Consigne: D'après l'extrait sur les applis préinstallées, combien d'applis signées par Facebook les chercheurs ont-ils repérées ?

Extrait du texte:
┄┄┄┄┄┄┄┄┄┄┄┄┄┄┄┄┄┄┄┄
Et, sans surprise, en analysant les certificats officiels de certaines apps pré-installées, les chercheurs ont repéré ceux d’entreprises publicitaires comme les certificats de l’agence « iron-Source » sur les smartphones Asus, Wiko et d’autres. Même « TrueCaller », une application utilisée pour filtrer les appels et SMS indésirables et intégrée dans plusieurs smartphones du marché, est signée avec un certificat « iron-Source » ! Un comble !

Les chercheurs ont aussi détecté 123 apps préinstallées signées par Facebook : elles étaient présentes sur 939 appareils dont 68% étaient des Samsung.
Ils ont aussi détecté des apps signées par AccuWeather (à qui on reproche des pratiques bien trop agressives de collectes de données personnelles), par « AdUps » (une agence publicitaire rendue tristement célèbre par l’Adups Backdoor, une faille qui permet de briser les défenses du système), ou encore par GMobi (dont les pratiques commerciales intrusives ont notamment fait la Une du Wall Street Journal).

Des pratiques toujours plus contestables

Et pour compléter le tout, sur 1742 modèles de smartphones (provenant de 214 vendeurs), les chercheurs ont repéré 25 333 apps préinstallées intégrant soit des bibliothèques publicitaires (pour 11 935 apps), soit des bibliothèques d’analyse des comportements mobiles (pour 6 935 apps), soit des bibliothèques rattachées à des réseaux sociaux (pour 6 652 apps).
┄┄┄┄┄┄┄┄┄┄┄┄┄┄┄┄┄┄┄┄
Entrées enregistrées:

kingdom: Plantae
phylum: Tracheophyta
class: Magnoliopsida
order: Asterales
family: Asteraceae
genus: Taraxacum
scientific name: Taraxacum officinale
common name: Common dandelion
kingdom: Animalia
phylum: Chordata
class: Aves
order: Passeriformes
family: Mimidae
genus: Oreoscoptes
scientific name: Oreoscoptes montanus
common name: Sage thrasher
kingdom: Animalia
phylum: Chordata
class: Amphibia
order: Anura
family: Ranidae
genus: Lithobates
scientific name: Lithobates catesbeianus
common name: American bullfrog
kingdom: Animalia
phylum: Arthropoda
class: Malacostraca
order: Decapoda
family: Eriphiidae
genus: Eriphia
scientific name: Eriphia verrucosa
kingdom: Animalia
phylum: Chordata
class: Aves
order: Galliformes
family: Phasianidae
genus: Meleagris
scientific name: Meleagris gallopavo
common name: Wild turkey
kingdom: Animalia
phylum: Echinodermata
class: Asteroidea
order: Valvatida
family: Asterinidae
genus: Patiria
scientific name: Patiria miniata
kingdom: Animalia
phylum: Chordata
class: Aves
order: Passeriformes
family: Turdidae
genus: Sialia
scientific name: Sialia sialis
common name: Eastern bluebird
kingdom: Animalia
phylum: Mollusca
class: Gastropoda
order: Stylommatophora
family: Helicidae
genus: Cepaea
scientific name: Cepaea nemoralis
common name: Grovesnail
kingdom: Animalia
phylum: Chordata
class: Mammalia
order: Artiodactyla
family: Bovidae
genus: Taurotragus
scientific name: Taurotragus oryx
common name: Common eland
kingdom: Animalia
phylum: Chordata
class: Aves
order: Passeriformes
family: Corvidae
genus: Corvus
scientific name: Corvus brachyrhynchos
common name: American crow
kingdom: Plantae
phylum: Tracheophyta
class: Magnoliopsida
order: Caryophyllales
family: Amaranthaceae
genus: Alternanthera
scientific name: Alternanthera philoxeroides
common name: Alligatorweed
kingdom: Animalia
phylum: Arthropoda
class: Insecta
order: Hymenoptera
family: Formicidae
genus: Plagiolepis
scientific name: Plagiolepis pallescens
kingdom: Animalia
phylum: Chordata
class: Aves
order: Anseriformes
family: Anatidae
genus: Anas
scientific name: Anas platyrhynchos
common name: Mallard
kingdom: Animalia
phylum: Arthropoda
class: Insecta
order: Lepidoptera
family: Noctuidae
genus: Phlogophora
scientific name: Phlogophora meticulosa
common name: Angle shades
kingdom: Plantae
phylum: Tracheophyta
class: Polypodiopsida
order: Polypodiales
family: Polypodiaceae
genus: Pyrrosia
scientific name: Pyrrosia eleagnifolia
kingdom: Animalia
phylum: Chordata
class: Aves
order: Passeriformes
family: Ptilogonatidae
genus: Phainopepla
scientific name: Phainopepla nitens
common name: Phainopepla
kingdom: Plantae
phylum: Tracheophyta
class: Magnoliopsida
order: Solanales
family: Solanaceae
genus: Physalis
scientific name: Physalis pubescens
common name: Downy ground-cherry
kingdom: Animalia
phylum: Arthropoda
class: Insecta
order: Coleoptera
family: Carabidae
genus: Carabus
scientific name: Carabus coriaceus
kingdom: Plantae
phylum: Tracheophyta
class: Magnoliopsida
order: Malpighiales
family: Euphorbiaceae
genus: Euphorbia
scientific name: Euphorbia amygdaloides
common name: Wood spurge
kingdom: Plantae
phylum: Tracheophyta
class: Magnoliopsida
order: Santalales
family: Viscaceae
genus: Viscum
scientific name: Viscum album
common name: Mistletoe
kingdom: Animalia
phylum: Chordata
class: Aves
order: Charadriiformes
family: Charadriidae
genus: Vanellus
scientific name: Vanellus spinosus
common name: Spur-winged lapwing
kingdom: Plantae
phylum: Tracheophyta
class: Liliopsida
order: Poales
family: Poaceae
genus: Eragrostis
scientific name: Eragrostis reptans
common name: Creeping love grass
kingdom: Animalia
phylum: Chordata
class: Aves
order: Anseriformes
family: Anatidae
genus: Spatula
┄┄┄┄┄┄┄┄┄┄┄┄┄┄┄┄┄┄┄┄
Réponse rédigée: Ils en ont repéré 123.